Thursday 17 November 2011

Tyvek Rock Samples


Sample of tyvek which has been heated under the grill. The glue melts and causes the fabric to shrink and bubble up. Once cooled, the glue sets and the fabric becomes hard. This links well to the thes in my project ad enables me to link ideas of shapes I have already come with to fabric and a slightly more conventional material.

Experimenting with a lot of samples on the bdy at once. This is using the tyvek to form a fabric. I like how it is following the shape of the body and is restricted to this, but I think it would be more appropriate to the rock theme if the garment was somehow disrupting or blocking off the shape of a body and forcing the shape of rocks on a person.


Like the idea of small sections of tyvek linked together with a sheer fabric so it is a complete fabric, but at the same time has an edge. I tried this with dissolvable fabric, chiffon and white plastic bags. I think the most successful was the chiffon becasue it want completely see through.

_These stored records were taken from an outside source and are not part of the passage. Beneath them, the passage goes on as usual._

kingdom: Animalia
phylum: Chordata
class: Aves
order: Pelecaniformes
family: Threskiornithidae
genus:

Most recent idea for tyvek. I love the way it resembles a costume, witht the embellishment ontop of a sheer fabric. It seems theatrical but at the same time the chiffon is hard to work with because it frays so easily.


Attempts of adding colour. This is acrylic paint. I think the colour is too strong, and whereas when just left white the small dots of glue add texture; when colour is added, the white dots stay white and make the fabric look less natural. This material is definatley better with no colour added to it.


Photocopying the tyvek samples is really fun. When the light is moving across the fabric, sliding the sample out causes therock to look sticky and molten and viscous. This has moved my project into looking at lava and the other side of rocks deep under the earth. Rocks which move and are almost alive with currents. Moving planes meeting moving planes with violent consequences. It's really exciting.